展示期間中に、オルゴールカード制作のための誕生に関するデータを鑑賞者から募集した。
寄せられた誕生のデータからオルゴールを作り
会期中に新たなカードを付け替えた。
付け替えのために取り外されたカードの環は、壁に飾られて行く。
(掲示したテキスト)
生まれた瞬間の星空をオルゴールで奏でる「誕生の讃歌」
この世に生をうけたこと、このタイミングで生まれ、また死に行くこと
そんな命ばかりで、世界ができていること
あなたの、または大切な誰かの、誕生をオルゴールでお祝いします。
その人の誕生日時、場所の情報を、お寄せください。
世界にたったひとつのオルゴールカードを制作します。
年齢によってカードの大きさが決まり、音楽の速度が変わります。
制作されたオルゴールは、群馬近代美術館で2015年3月22日まで演奏することができます。
Link : Google フォーム「誕生の讃歌 データ入力」
http://goo.gl/forms/URktdMNPTi
この呼びかけに36名から反応があり、そのうち15名のオルゴールを会期中に制作し、入れ替えた。
オルゴールには、既に亡くなった人のものもある。
円の環の大きさはその人の年齢を表している。大きな環ほど年齢が高く、小さい環ほど年齢が低い。
During a display period, I raised data about the birth for musicbox card production from a person of appreciation. I made a music box from data of sent birth and changed a new card during a session. The loop of a card removed for a change is displayed on the wall.
The size of the ring expresses the age of the person. The age of the person is high so that a ring is big and is young so that a ring is small.
(作者解説)
制作のきっかけは、作家の従姉妹が、生後3か月満たずして、亡くなったことだった。
生まれた時からひときわ身体が小さかった。顔をくしゃくしゃにして、ノズルから酸素を吸っていた記憶がある。病院に集まった親族の誰よりも常に全力で一生懸命生きているように見えて、なぜだか神々しくも思えた。たとえ数十日の命でも、彼女がこの世に生まれ、私たちの目の前に一瞬現れてくれたことは、絶対的に意味があるに違いない。10 代だった作家はぼんやりそう思った。少なくともその直感は作家本人にとっては間違っていなかった。彼女の小さな生を大いに祝福する方法はないのだろうかという願いが、本作に帰結して世に出たからだ。
人間同士の愚かな殺し合いが毎日どこかで起きている。
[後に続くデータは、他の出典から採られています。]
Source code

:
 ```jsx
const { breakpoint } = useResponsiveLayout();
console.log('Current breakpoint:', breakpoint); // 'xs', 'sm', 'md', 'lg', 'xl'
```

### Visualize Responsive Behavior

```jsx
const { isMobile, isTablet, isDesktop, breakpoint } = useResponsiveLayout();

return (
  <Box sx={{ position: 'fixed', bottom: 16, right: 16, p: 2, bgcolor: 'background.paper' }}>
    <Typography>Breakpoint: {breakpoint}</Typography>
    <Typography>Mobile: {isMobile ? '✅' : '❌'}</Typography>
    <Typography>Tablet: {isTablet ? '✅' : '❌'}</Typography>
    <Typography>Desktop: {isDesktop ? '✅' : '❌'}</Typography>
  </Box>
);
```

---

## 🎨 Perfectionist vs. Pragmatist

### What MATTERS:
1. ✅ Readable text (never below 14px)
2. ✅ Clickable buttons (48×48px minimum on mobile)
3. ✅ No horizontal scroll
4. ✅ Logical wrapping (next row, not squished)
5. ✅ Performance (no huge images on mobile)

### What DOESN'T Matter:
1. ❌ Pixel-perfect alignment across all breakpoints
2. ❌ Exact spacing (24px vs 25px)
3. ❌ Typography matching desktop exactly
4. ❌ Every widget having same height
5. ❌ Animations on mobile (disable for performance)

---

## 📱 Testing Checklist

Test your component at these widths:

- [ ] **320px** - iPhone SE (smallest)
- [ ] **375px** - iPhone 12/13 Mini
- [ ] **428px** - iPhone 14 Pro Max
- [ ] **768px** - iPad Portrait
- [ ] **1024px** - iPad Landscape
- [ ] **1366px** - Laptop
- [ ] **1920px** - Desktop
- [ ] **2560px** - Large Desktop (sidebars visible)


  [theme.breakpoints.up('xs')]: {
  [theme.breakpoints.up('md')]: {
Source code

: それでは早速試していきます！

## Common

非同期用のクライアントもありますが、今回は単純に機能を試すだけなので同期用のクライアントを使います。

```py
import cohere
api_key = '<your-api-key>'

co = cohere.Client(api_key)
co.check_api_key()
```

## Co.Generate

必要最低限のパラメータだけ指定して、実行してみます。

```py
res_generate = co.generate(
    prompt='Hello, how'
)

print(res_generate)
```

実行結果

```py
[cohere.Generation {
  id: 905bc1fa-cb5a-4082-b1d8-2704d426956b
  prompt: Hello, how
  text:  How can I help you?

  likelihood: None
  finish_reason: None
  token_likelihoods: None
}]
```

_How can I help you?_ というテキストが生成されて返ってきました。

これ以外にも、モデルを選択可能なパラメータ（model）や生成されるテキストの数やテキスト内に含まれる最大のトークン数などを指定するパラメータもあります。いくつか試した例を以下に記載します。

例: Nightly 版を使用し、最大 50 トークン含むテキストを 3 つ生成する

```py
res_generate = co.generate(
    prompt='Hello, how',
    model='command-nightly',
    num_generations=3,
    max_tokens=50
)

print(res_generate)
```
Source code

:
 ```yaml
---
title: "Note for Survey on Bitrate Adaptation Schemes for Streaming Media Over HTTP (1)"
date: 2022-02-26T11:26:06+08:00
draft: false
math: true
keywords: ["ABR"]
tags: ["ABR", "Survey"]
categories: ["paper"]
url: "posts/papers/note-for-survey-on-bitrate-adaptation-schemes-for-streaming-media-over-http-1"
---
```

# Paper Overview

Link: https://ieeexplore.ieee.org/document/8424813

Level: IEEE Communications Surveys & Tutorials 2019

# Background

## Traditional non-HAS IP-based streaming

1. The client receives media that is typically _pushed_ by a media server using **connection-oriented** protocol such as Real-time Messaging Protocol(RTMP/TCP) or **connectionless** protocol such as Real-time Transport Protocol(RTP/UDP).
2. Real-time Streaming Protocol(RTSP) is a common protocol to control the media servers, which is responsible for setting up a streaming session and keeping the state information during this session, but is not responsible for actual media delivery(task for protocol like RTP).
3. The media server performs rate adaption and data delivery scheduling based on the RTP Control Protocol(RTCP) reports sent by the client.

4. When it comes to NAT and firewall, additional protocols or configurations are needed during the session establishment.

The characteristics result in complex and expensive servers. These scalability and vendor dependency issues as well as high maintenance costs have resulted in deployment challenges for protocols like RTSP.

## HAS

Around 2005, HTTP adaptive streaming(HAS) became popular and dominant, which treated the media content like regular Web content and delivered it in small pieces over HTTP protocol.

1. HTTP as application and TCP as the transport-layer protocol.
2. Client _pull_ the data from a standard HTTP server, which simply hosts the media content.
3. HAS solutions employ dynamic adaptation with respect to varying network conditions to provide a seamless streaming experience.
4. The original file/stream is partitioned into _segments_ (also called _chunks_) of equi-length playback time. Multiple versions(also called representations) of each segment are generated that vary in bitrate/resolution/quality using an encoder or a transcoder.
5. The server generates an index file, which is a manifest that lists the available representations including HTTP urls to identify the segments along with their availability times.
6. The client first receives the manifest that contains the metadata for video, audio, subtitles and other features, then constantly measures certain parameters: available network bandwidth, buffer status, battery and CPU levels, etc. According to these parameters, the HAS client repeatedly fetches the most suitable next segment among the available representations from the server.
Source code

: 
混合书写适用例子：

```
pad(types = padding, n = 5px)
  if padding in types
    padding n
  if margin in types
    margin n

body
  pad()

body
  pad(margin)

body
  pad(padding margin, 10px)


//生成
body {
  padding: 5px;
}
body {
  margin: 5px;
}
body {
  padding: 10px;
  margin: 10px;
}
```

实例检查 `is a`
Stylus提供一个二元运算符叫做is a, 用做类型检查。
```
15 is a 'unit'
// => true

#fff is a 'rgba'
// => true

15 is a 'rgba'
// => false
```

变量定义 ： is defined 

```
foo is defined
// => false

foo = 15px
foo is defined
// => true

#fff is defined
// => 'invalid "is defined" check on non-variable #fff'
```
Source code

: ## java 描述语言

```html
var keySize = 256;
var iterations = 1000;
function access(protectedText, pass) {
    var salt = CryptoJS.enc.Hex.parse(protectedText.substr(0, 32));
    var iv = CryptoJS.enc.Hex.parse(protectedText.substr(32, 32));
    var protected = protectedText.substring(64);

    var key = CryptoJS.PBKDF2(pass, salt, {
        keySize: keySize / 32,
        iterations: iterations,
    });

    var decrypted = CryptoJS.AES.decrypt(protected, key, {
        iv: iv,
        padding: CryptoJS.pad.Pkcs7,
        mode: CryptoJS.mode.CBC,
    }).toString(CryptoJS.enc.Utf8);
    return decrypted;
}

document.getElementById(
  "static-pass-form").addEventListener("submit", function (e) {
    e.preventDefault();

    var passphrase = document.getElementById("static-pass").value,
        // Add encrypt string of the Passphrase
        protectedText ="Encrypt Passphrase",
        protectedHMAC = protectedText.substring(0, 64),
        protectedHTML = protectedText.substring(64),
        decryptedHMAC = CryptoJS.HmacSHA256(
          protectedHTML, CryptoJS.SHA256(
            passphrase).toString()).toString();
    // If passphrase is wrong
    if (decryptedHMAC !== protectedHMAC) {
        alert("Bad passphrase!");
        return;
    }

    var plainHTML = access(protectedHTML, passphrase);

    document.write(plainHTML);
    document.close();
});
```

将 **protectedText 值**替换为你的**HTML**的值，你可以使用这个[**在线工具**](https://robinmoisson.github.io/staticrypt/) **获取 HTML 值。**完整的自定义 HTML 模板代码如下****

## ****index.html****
自ら生を断つ人もいる。それぞれに事情があるのかもしれない。けれども、それにしても、あまりに生を軽視していないだろうかと私は思ってしまう。あの時の小さな新生児の方は確かに全力で生きて、人生を全うした。
この展示のシステムは、誰かの生によって作られた音楽を、その人を知らない誰かが演奏することで、彼らの意図とは無関係に互いの誕生を祝う構図である。それぞれの音楽には個性があり、不協和音と安定しないテンポからは不思議と主旋律らしきものが聞き取れる。またそれぞれの音楽の差異は、カードの主そのものを形容しているようにも思える。
群馬近代美術館でのこの展示は、オルゴールの美しい音色が、展示会場の遠くにいてもよく響いていた。